103. A Federated Search Workflow Engine for Text Analytics Using Large-Scale BioMedical Literature

Filip Katulski – Clinical Data Science Team, Sano Centre for Computational Medicine, Krakow, PL

Abstract

Modern domain-specific scientific literature is very often packed in extremely large and complex data sets. For scientists parsing these large repositories for a specific term and its corresponding articles, using standard methods could be impossible due to complexity and computational time. The scope of this project is to create a solution suitable for modern researchers and scientists that would help to better impact their work by parsing data gathered from the scientific literature in an easy and quick way. This work presents the design, development, and solution to the problem. It is provided as a federated Full-Text Search architecture which supports scientists in their research on biomedical literature such as PubMed, which size is close to 40 million individual records. The core solution is based on containerized OpenSearch engine instances, created and maintained within a federated system for its flexibility and ability to quickly adapt to various datasets and infrastructure architectures. With this principle in mind, potential users can define their own computing infrastructure, according to their needs and capabilities, which could greatly reduce the time and resources spent on research. The project is continuously evolving to improve its features and use cases. The future direction of this work will test the proposed solution using different computing infrastructures and software settings, to identify a well-optimized option for a drug repurposing knowledge graph use case.

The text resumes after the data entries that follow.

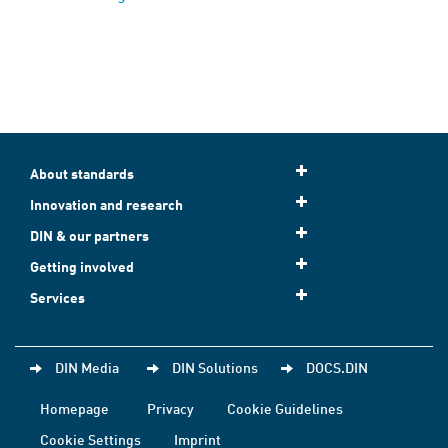
About standards
Innovation and research
DIN & our partners
Getting involved
Services
DIN Media
DIN Solutions
DOCS.DIN
Homepage
Privacy
Cookie Guidelines
Cookie Settings
Imprint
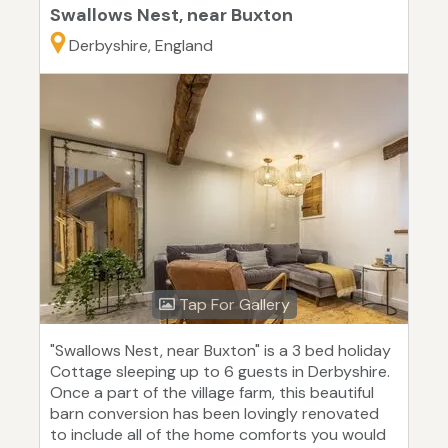
Swallows Nest, near Buxton
Derbyshire, England
Tap For Gallery
"Swallows Nest, near Buxton" is a 3 bed holiday
Cottage sleeping up to 6 guests in Derbyshire.
Once a part of the village farm, this beautiful
barn conversion has been lovingly renovated
to include all of the home comforts you would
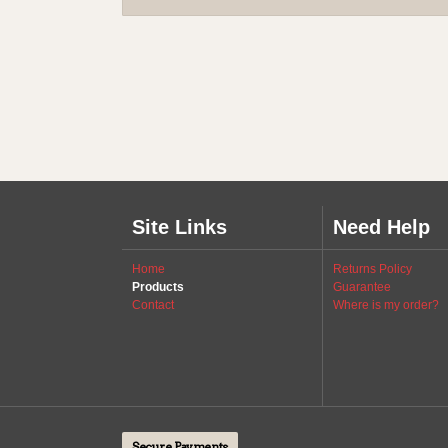
Site Links
Need Help
Home
Returns Policy
Products
Guarantee
Contact
Where is my order?
Secure Payments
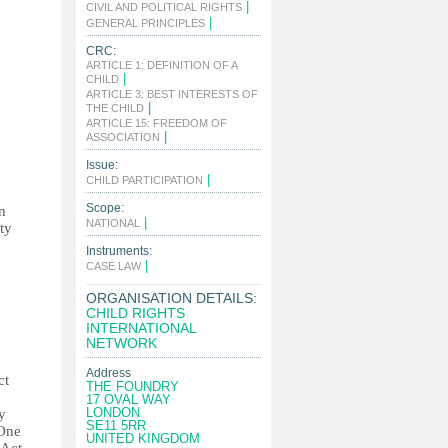
|
CIVIL AND POLITICAL RIGHTS
|
GENERAL PRINCIPLES
CRC:
ARTICLE 1: DEFINITION OF A
|
CHILD
ARTICLE 3: BEST INTERESTS OF
|
THE CHILD
ARTICLE 15: FREEDOM OF
|
ASSOCIATION
Issue:
|
CHILD PARTICIPATION
Scope:
n
|
NATIONAL
ty
Instruments:
|
CASE LAW
ORGANISATION DETAILS:
CHILD RIGHTS
INTERNATIONAL
NETWORK
Address
ct
THE FOUNDRY
17 OVAL WAY
LONDON
y
SE11 5RR
 One
UNITED KINGDOM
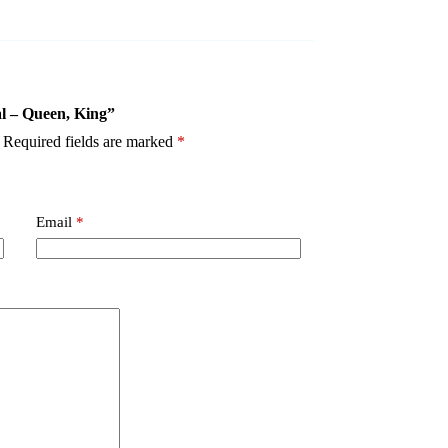
al – Queen, King”
Required fields are marked
*
Email
*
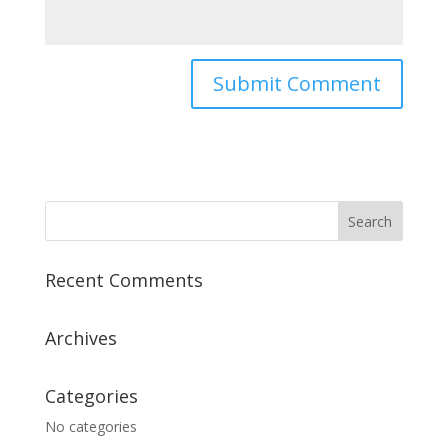
Recent Comments
Archives
Categories
No categories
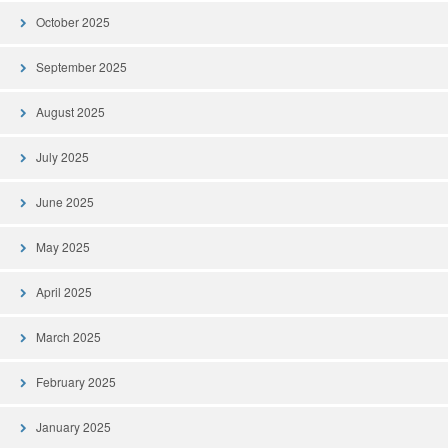
October 2025
September 2025
August 2025
July 2025
June 2025
May 2025
April 2025
March 2025
February 2025
January 2025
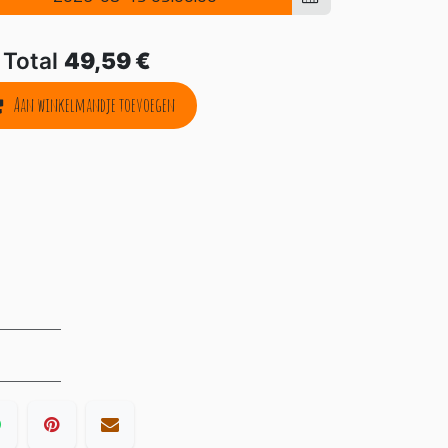
Total
49,59
€
Aan winkelmandje toevoegen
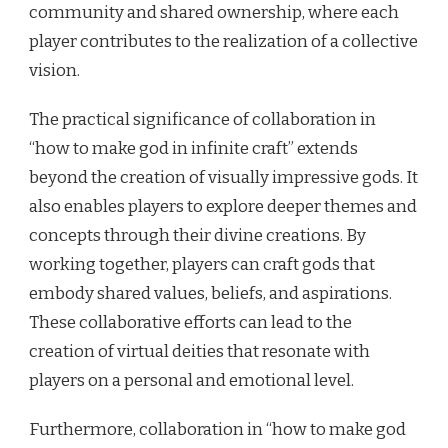
community and shared ownership, where each
player contributes to the realization of a collective
vision.
The practical significance of collaboration in
“how to make god in infinite craft” extends
beyond the creation of visually impressive gods. It
also enables players to explore deeper themes and
concepts through their divine creations. By
working together, players can craft gods that
embody shared values, beliefs, and aspirations.
These collaborative efforts can lead to the
creation of virtual deities that resonate with
players on a personal and emotional level.
Furthermore, collaboration in “how to make god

In this seminar, I will introduce basic concepts and techniques of Federated Search, explain how we might benefit from such systems and how to design them, and present the results of experiments using Federated Search Engine on sample datasets.

About the autor

Filip is a student of Computer Science at the Faculty of Computer Science, Electronics and Telecommunications at AGH University of Science and Technology. At the same university he obtained two engineering diplomas: Power Engineering and Electronics. His engineering thesis in Electronics focused on the development of a MOX-type gas sensor control system for the Biomarker Analysis Laboratory. His Master’s thesis is being carried out in Prof Hamed’s team in collaboration with Prof Malawski. The topic is the design of a federated text search engine for Biomedical text analysis. Filip interned as a Technical Student at CERN in the Data Aquisition team, responsible for the Computational Infrastructure of the ATLAS project, one of the four components of the Large Hadron Collider. As part of his career, he is interested in topics such as Cloud Computing, Large Scale Computing and Natural Language Processing. In his free time, he enjoys travelling, snowboarding, going to the opera, theatre, and cinema.